[Opening GIVEN RECORDS section]
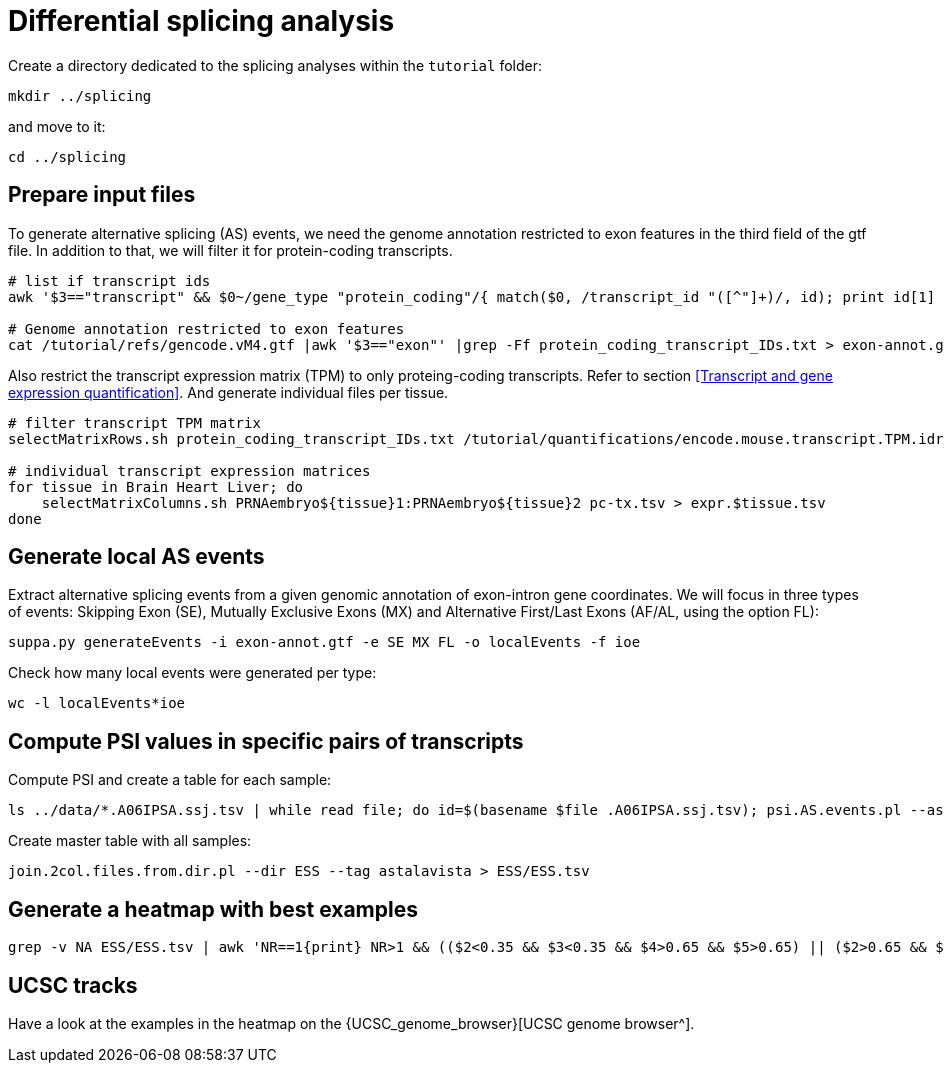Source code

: = Differential splicing analysis

Create a directory dedicated to the splicing analyses within the `tutorial` folder:

[source,cmd]
----
mkdir ../splicing
----

and move to it:

[source,cmd]
----
cd ../splicing
----

== Prepare input files

To generate alternative splicing (AS) events, we need the genome annotation restricted to exon features in the third field of the gtf file. In addition to that, we will filter it for protein-coding transcripts.

[source,cmd]
----
# list if transcript ids
awk '$3=="transcript" && $0~/gene_type "protein_coding"/{ match($0, /transcript_id "([^"]+)/, id); print id[1] }' /tutorial/refs/gencode.vM4.gtf |sort -u > protein_coding_transcript_IDs.txt

# Genome annotation restricted to exon features
cat /tutorial/refs/gencode.vM4.gtf |awk '$3=="exon"' |grep -Ff protein_coding_transcript_IDs.txt > exon-annot.gtf
----

Also restrict the transcript expression matrix (TPM) to only proteing-coding transcripts. Refer to section <<Transcript and gene expression quantification>>. And generate individual files per tissue.


[source,cmd]
----
# filter transcript TPM matrix
selectMatrixRows.sh protein_coding_transcript_IDs.txt /tutorial/quantifications/encode.mouse.transcript.TPM.idr_NA.tsv > pc-tx.tsv

# individual transcript expression matrices
for tissue in Brain Heart Liver; do
    selectMatrixColumns.sh PRNAembryo${tissue}1:PRNAembryo${tissue}2 pc-tx.tsv > expr.$tissue.tsv
done
----

== Generate local AS events

Extract alternative splicing events from a given genomic annotation of exon-intron gene coordinates. We will focus in three types of events: Skipping Exon (SE), Mutually Exclusive Exons (MX) and Alternative First/Last Exons (AF/AL, using the option FL):

[source,cmd]
----
suppa.py generateEvents -i exon-annot.gtf -e SE MX FL -o localEvents -f ioe

----

Check how many local events were generated per type:

[source,cmd]
----
wc -l localEvents*ioe
----



== Compute PSI values in specific pairs of transcripts

Compute PSI and create a table for each sample:

[source,cmd,subs="{markup-in-source}"]
----
ls ../data/*.A06IPSA.ssj.tsv | while read file; do id=$(basename $file .A06IPSA.ssj.tsv); psi.AS.events.pl --asta astalavista.pw.id.gtf --ssj $file --out $id.astalavista.psi --event ESS --outdir; done
----

Create master table with all samples:

[source,cmd]
----
join.2col.files.from.dir.pl --dir ESS --tag astalavista > ESS/ESS.tsv
----

== Generate a heatmap with best examples

[source,cmd,subs="{markup-in-source}"]
----
grep -v NA ESS/ESS.tsv | awk 'NR==1{print} NR>1 && (($2<0.35 && $3<0.35 && $4>0.65 && $5>0.65) || ($2>0.65 && $3>0.65 && $4<0.35 && $5<0.35)){print}'  | ggheatmap.R -i stdin --row_dendro --col_dendro -o ESS/ESS.pdf  --row_metadata metadata.PWAS.tsv --merge_row_mdata_on id --row_labels exon_position,event_position
----

== UCSC tracks

Have a look at the examples in the heatmap on the {UCSC_genome_browser}[UCSC genome browser^].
[Closing GIVEN RECORDS section]
**THE PROBLEM:**
Nothing but a number belongs in the answer: the number of lines above that contain "table".

**PROBLEM SOLUTION:**
2